Note: HomeRF is no longer being supported by any vendors or working groups. Intended for use in homes, not enterprises. Range is only 150 feet from base station. Relatively inexpensive to set up and maintain. Voice quality is always good because it continuously reserves a chunk of bandwidth for voice services. Responds well to interference because of frequency-hopping modulation.
HiperLAN/1 (Europe)
Up to 20Mbps in the 5GHz band CSMA/CA
Per-session encryption and individual authentication. Only in Europe. HiperLAN is totally ad-hoc, requiring no configuration and no central controller. Doesn't provide real isochronous services. Relatively expensive to operate and maintain. No guarantee of bandwidth.
HiperLAN/2 (Europe)
Up to 54Mbps in the 5GHz band OFDM
Strong security features with support for individual authentication and per-session encryption keys. Only in Europe. Designed to carry ATM cells, IP packets, Firewire packets (IEEE 1394) and digital voice (from cellular phones). Better quality of service than HiperLAN/1 and guarantees bandwidth.
OpenAir Pre-802.11 protocol, using Frequency Hopping and 0.8 and 1.6 Mb/s bit rate CSMA/CA with MAC retransmissions OpenAir doesn't implement any encryption at the MAC layer, but generates Network ID based on a password (Security ID) OpenAir is the proprietary protocol from Proxim. All OpenAir products are based on Proxim's module

b) Which switching technique performs error checking on the first 64 bytes of the frame? What are different processing methods used by switches to make switching decisions?[6]

LAN switches are characterized by the forwarding method that they support, such as a store-and-forward switch, cut-through switch, or fragment-free switch. In the store-and-forward switching method, error checking is performed against the frame, and any frame with errors is discarded. With the cut-through switching method, no error checking is performed against the frame, which makes forwarding the frame through the switch faster than store-and-forward switches.
Store-and-Forward Switching
Store-and-forward switching means that the LAN switch copies each complete frame into the switch memory buffers and computes a cyclic redundancy check (CRC) for errors.

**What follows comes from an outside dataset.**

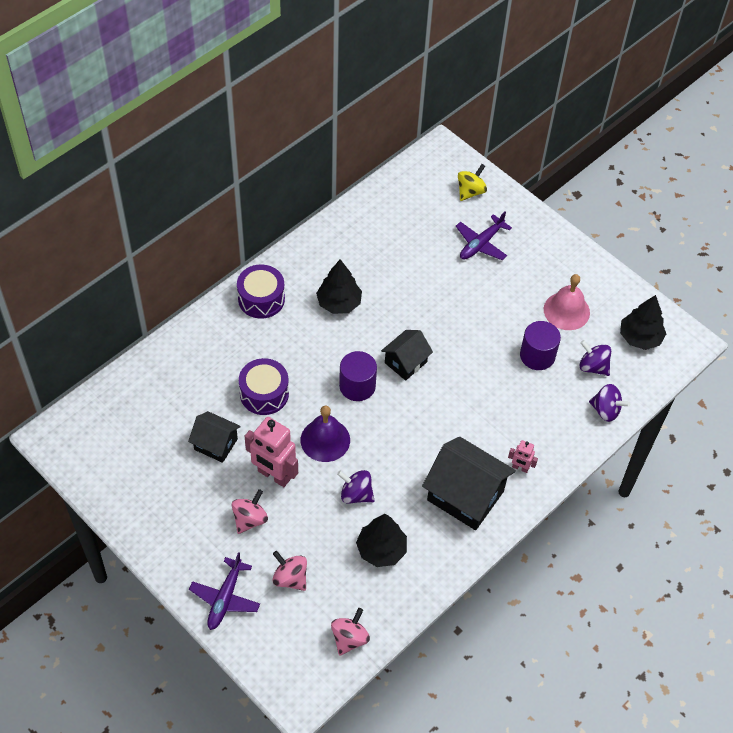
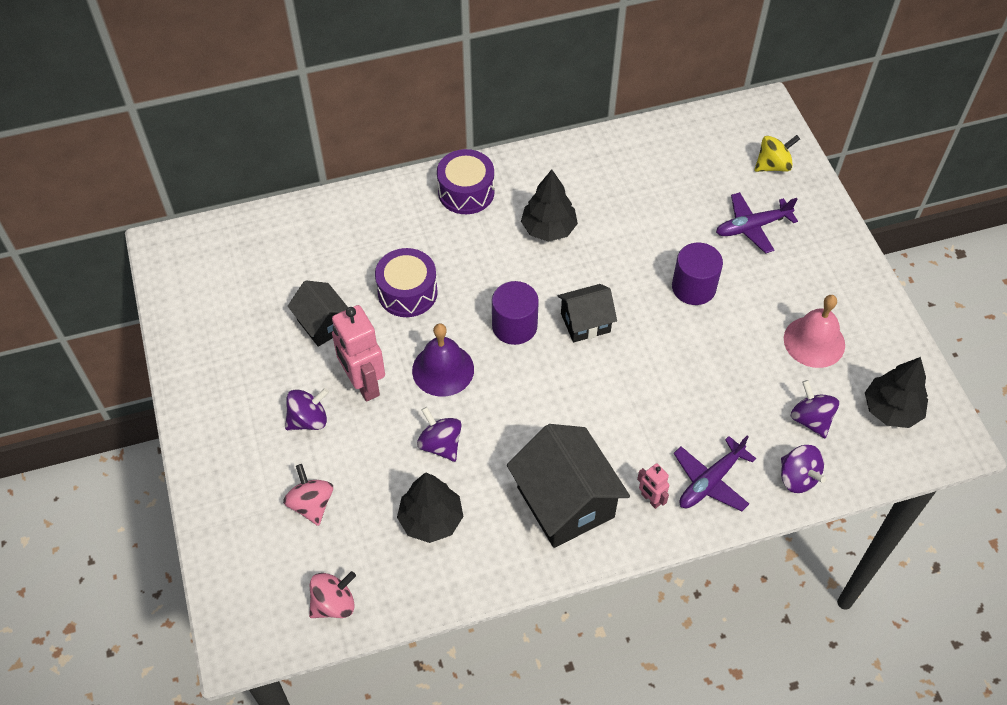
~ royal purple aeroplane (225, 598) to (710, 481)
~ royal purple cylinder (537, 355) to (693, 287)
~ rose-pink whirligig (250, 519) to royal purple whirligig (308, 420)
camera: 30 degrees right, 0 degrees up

CRC is an error-checking method that uses a mathematical formula, based on the number of bits (1s) in the frame, to determine whether the received frame is errored. If a CRC error is found, the frame is discarded. If the frame is error free, the switch forwards the frame out the appropriate interface port. An Ethernet frame is discarded if it is smaller than 64 bytes in length, a runt, or if the frame is larger than 1518 bytes in length, a giant.